The Queen eats and drinks£63,000
Ditto pocket money60,000
Prince Albert38,000
Queen Dowager100,000
Natural children of William IV., about3,000
King of Hanover21,000
Leopold, King of the Belgians50,000
Prince of Mecklenburgh Strelitz2,000
His wife, the Duke of Cambridge's daughter, Augusta Caroline3,000
The Royal Dukes and Duchesses, about100,000

The following are a few miscellaneous items:

The repairs to the Pimlico Palace, estimated at150,000
The Royal Yacht20,000
Windsor Castle has cost within the present century3,000,000
The repairs to St.

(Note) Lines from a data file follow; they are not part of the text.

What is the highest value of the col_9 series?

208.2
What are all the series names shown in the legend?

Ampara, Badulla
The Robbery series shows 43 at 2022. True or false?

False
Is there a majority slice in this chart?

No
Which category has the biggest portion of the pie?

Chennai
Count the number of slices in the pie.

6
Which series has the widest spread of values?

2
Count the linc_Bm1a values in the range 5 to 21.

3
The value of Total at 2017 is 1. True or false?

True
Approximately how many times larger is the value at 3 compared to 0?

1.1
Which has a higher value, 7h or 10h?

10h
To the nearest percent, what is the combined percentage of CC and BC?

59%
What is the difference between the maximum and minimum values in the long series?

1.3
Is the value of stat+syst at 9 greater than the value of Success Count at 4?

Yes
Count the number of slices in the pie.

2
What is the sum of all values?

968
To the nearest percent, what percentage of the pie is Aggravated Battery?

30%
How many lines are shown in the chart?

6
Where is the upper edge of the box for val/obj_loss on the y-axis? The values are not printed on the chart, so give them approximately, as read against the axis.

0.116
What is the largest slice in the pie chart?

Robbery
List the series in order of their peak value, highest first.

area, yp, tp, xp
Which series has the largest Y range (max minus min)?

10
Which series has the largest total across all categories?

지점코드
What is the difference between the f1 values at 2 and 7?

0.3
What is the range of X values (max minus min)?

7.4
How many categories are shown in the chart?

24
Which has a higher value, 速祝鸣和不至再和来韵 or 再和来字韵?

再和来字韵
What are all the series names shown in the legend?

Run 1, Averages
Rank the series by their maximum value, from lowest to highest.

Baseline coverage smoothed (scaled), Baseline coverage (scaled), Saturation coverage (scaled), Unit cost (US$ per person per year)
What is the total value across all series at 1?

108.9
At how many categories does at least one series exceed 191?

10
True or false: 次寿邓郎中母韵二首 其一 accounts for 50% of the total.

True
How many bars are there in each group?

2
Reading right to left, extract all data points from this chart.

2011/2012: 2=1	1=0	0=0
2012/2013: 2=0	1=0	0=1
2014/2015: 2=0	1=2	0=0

James' Palace were about30,000
Buckingham Palace, before the present repairs34,000
The Kitchen Garden at Frogmore23,000
George IVth's natural children have cost the country100,000

[14] I have often been obliged, in this chapter, to get my statistics by striking the average of a mass of contradictory authorities.

[15] The author of the "Comic Blackstone," first published in "Punch," says:—"The only method of getting rid of the debt would be for the sovereign to file a petition at the Insolvent Court in the name of the nation, and solemnly take the benefit of the act, in the presence of the fund-holders." About eighteen months since, Professor Newman, of the London University, published an able pamphlet, proposing that the interest on the debt should be paid for sixty years longer, after which it should cease. There is a growing disposition in England to get rid of the debt by some other mode than payment.

[16] Intimately associated with the subject of this chapter, is the recent unsuccessful, but by no means abandoned movement of Mr. Cobden, to reduce the government expenditures £10,000,000 per annum. His speech on that occasion was worthy of the anti-corn-law leader. Those who know him will need no assurance, that he will not give over till he has carried a far more radical measure of retrenchment. He bides his time.

[17] Entire precision has not been aimed at in the foregoing statistics, "round numbers" being sufficiently accurate for my purpose.

[18] One or two recent divisions in the House of Commons are no criterion for determining the strength of the Free Suffragists and Chartists. That subject is not now on the "cards."

[19] The trials of Lovett, Collins, Vincent, and others, are reported briefly in the 9th volume of Carrington & Payne's reports. The legal points raised on the trials chiefly make up the reports.